We've put together a comprehensive buyer's guide to Intel's and AMD's lineups, from performance processors to the high-end, mid-range, and value categories. We have specs, prices, and pertinent performance information.
  • Similar to their Pentium Extreme Edition 840 big brother, the Pentium D 840 and 830 feature two CPU cores within a single casing, each with 1MB of L2 cache and the ability to run 64-bit code. The key difference is that the Pentium D dual-core processors lack the Extreme Edition's Hyper-Threading capabilities, which allow Windows XP to recognize it as four processors instead of two. The 840 runs at a clock speed of 3.2GHz, while the 830 runs at 3.0GHz. Both are more than capable of giving a substantial boost to users who juggle one or more CPU-hungry applications such as video, audio, or 3D rendering at the same time.

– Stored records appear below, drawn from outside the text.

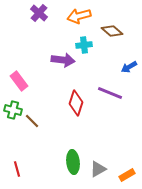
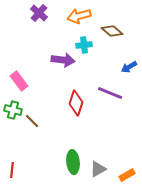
red line: moved 5 px left, 1 px down; rotated 21 degrees clockwise
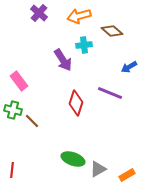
purple arrow: rotated 50 degrees clockwise
green ellipse: moved 3 px up; rotated 65 degrees counterclockwise
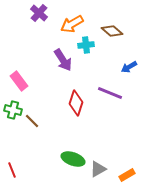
orange arrow: moved 7 px left, 8 px down; rotated 15 degrees counterclockwise
cyan cross: moved 2 px right
red line: rotated 28 degrees counterclockwise
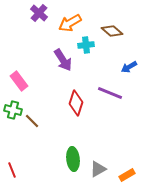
orange arrow: moved 2 px left, 1 px up
green ellipse: rotated 65 degrees clockwise
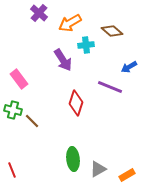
pink rectangle: moved 2 px up
purple line: moved 6 px up
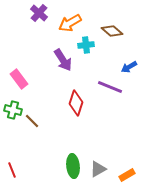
green ellipse: moved 7 px down
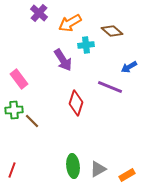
green cross: moved 1 px right; rotated 18 degrees counterclockwise
red line: rotated 42 degrees clockwise
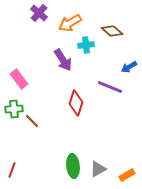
green cross: moved 1 px up
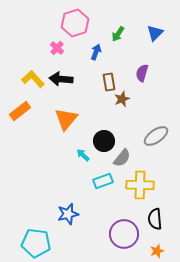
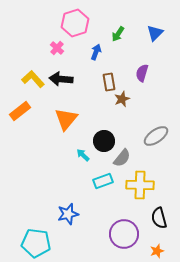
black semicircle: moved 4 px right, 1 px up; rotated 10 degrees counterclockwise
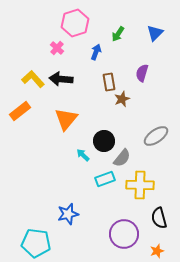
cyan rectangle: moved 2 px right, 2 px up
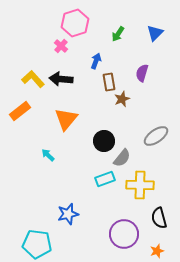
pink cross: moved 4 px right, 2 px up
blue arrow: moved 9 px down
cyan arrow: moved 35 px left
cyan pentagon: moved 1 px right, 1 px down
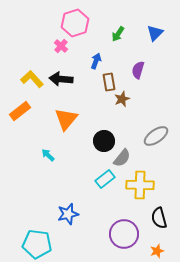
purple semicircle: moved 4 px left, 3 px up
yellow L-shape: moved 1 px left
cyan rectangle: rotated 18 degrees counterclockwise
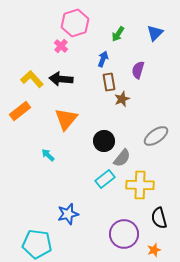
blue arrow: moved 7 px right, 2 px up
orange star: moved 3 px left, 1 px up
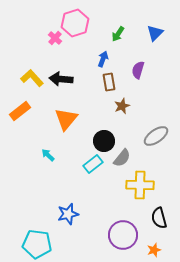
pink cross: moved 6 px left, 8 px up
yellow L-shape: moved 1 px up
brown star: moved 7 px down
cyan rectangle: moved 12 px left, 15 px up
purple circle: moved 1 px left, 1 px down
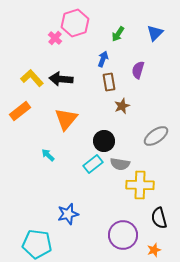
gray semicircle: moved 2 px left, 6 px down; rotated 60 degrees clockwise
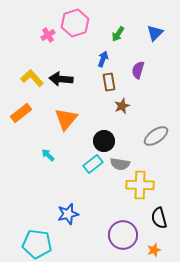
pink cross: moved 7 px left, 3 px up; rotated 16 degrees clockwise
orange rectangle: moved 1 px right, 2 px down
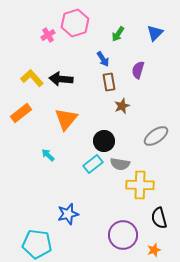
blue arrow: rotated 126 degrees clockwise
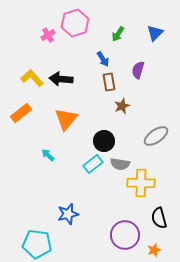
yellow cross: moved 1 px right, 2 px up
purple circle: moved 2 px right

    AMD Athlon X2 4400+ and Athlon X2 4200+: AMD's responses to the Pentium D 840 and 830 are the Athlon X2 4400+ and 4200+ dual-core processors. Both run at 2.2GHz. In the 4400+, each CPU core has 1MB of L2 cache, while in the 4200+ each CPU core has 512KB of L2 cache. Higher amounts of L2 cache result in a significant performance increase, because programs can access data stored here faster than in standard memory. Not surprisingly, it adds to the overall cost of a CPU. Aside from this, the two CPUs are identical. Each permits 64-bit operations.

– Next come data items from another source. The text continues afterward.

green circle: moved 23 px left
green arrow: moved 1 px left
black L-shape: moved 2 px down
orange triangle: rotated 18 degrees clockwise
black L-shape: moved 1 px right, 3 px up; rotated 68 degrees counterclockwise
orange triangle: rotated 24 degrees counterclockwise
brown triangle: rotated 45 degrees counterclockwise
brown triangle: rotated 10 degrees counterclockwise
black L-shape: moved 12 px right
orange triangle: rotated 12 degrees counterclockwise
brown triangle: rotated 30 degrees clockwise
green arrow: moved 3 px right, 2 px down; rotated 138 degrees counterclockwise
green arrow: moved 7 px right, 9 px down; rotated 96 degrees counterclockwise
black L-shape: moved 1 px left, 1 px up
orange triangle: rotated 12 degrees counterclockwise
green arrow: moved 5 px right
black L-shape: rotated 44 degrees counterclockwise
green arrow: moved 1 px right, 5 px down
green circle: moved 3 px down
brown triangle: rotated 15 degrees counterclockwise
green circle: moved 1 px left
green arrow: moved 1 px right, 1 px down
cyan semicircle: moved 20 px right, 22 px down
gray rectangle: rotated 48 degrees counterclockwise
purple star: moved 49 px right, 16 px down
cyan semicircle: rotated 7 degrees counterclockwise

    For more information on dual-core CPUs and the relative differences between Intel's and AMD's approaches, check Desktop Pipeline's Seeing Double: A Primer On Dual-Core CPUs.

    One key difference AMD likes to point out between Intel's dual-core CPUs and their own is that Intel's dual-core architecture does not allow the two CPUs to communicate efficiently. For the two CPUs to exchange data, they must send the data out to the front side bus and then back to the CPU core. AMD's approach is much more efficient; however, memory limitations in the architecture of the Athlon 64 X2 series also limit performance. At this point, most experts consider this a wash.

    What isn't a wash, however, is price. The Athlon 64 4400+ costs around $650, while the 4200+ costs around $550.


    While we recommend dual-core CPUs for most office environments, a number of single-core high-end processors are worth looking at for desktop PCs that see considerable use of a single, CPU-intensive application, such as gaming or audio/video encoding.

  • Intel Pentium 4 660, Pentium 4 571, and Pentium 4 570J: With 2MB of L2 cache and a 3.6GHz processor, Intel's Pentium 4 660 is similar in nature to the Pentium 4 670 detailed in the performance category. The slower clock speed makes it a slightly more affordable $700. That's still not cheap, but it's $300 less than the 670, which might make this a great processor for the few users in your office with extravagant CPU demands.

    Similar to the 660 is the Pentium 4 571, which runs at a slightly faster 3.8GHz but features only 1MB of L2 cache. Because the 571 costs only $50 less than the 660, we're going to recommend the CPU with the larger cache. The resulting performance difference is well worth the $50. Intel also offers the Pentium 4 570J for around $650; it's exactly the same as the 571, but without 64-bit extensions. (Why you'd want to pay the same price for a processor with less functionality is beyond us.)